Gravity field determination is a major topic in geodesy, supporting applications from Earth system science, orbit determination or the realization of physical height systems. Coarse resolution global gravity field information from satellite observations can be combined with high-resolution gravity data from airborne, shipborne, or terrestrial measurements for regional gravity refinement. In this process, regularization is in most cases inevitable, and choosing an appropriate value for the regularization parameter is a crucial issue. Variance component estimation (VCE) and L-curve method are two frequently used procedures for choosing the regularization parameter.

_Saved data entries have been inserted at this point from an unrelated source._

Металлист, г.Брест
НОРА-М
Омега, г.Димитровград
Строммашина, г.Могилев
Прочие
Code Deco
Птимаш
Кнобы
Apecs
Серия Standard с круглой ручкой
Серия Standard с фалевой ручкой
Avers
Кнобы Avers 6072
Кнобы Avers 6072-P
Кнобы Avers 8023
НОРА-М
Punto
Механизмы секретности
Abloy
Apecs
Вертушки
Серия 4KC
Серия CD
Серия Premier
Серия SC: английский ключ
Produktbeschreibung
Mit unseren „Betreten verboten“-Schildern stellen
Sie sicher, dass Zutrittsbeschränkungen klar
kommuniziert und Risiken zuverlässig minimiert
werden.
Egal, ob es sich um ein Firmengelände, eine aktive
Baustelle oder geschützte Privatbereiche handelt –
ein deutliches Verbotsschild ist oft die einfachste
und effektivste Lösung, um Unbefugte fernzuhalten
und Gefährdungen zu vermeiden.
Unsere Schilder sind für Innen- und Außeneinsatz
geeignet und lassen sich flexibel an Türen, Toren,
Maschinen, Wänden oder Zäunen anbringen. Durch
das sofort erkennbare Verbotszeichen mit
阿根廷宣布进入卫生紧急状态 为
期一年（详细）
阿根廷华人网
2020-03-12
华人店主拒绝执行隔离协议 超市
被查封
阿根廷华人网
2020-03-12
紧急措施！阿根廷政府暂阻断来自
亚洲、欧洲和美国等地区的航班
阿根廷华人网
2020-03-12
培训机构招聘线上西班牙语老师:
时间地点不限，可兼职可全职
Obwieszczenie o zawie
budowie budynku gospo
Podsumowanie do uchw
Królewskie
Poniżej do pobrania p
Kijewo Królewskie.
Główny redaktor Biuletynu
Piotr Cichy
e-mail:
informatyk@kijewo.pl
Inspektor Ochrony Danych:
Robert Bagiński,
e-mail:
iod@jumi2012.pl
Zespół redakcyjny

VCE simultaneously determines the relative weighting between different observation types and the regularization parameter. The prior information is regarded to be another observation type and is required to be stochastic. However, in most of the regional gravity modeling studies, a background model serves as prior information, which has no random character but is deterministic. In this case, the regularization parameter estimated by VCE can be unreliable. On the other hand, the L-curve method (or other conventional regularization methods) cannot weight heterogeneous observations.
To overcome these drawbacks, scientists of DGFI-TUM developed two ‘combined approaches’ for the regularization parameter determination when different data sets are to be combined. The two approaches combine VCE and the L-curve method in such a way that the relative weights are estimated by VCE, but the regularization parameters are determined by the L-curve method. They differ in whether determining the relative weights between each observation type first (VCE-Lc) or the regularization parameter by the L-curve method first (Lc-VCE). Numerical investigations show that these two proposed approaches deliver lower RMS errors with respect to the validation data than the L-curve method and VCE do. Details are provided in the recent article Determination of the Regularization Parameter to Combine Heterogeneous Observations in Regional Gravity Field Modeling (Remote Sensing, 2020, doi: 10.3390/rs12101617, [PDF]).